Closed matthiashimmelmann closed 3 years ago

matthiashimmelmann commented 3 years ago

It seems that there is a problem with the method LinearSubspace. The example from the documentation produces an odd output at best. I double-checked with @alexheaton2 that it is not again an issue with my operating system, as he produces the same output.

julia> A = LinearSubspace([1 0 3; 2 1 3], [5, -2])
1-dim. affine linear subspace {x | Ax=b} with eltype Float64:
A:
[-0.45201106246651834 -0.1594633575218069 -0.8776431148341343; 0.5674520146070269 0.7077338674117247 -0.4208455584140932]
b:
[-0.3464950220709086, -5.65554633590556]
PBrdng commented 3 years ago

Hi!

this is not a real issue. In fact, the documentation is not up to date. (we should fix it!)

The LinearSubspace function automatically orthonormalizes the rows of the matrix; see the documentation.

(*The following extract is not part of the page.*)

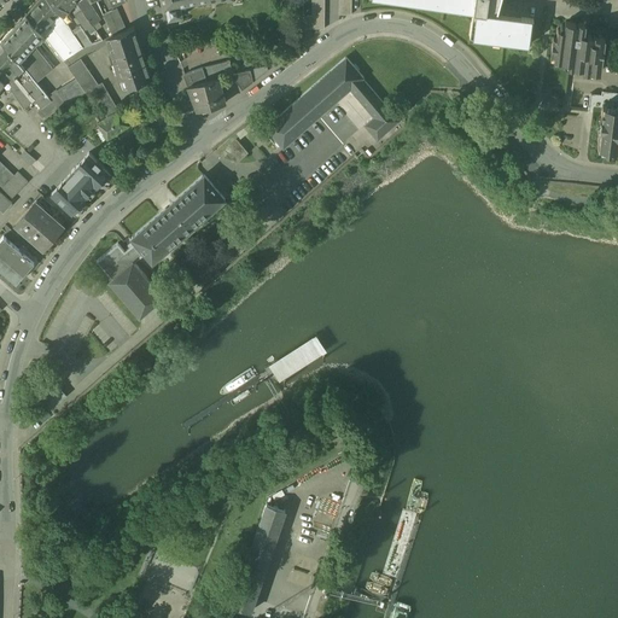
[(48,0),(39,0),(27,13),(41,31),(59,12),(48,0)]
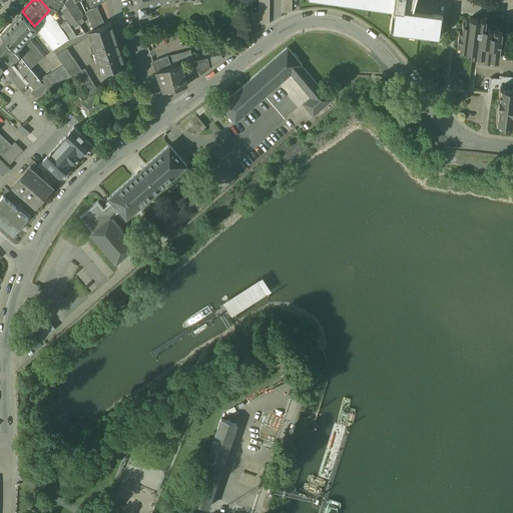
[(62,0),(40,0),(49,10),(52,13),(55,10),(61,4),(63,1),(62,0)]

We can double check your output:

using HomotopyContinuation, LinearAlgebra
A = [1 0 3; 2 1 3.0]
b = [5, -2.0]
L = LinearSubspace(A, b)

A_L = L.extrinsic.A
b_L = L.extrinsic.b
# now A_L and b_L are the matrix/vector from your output.

x₀ = A\b
# x₀ satisfies Ax₀=b

Now:

julia> norm(A_L * x₀ - b_L)
8.899114524108741e-16

and

julia> rank([nullspace(A) nullspace(A_L)])
1

This proves that A x=b and A_L x=b_L describe the same linear spaces.

matthiashimmelmann commented 3 years ago

Thanks, now it makes sense to me! I guess I overread the orthonormality.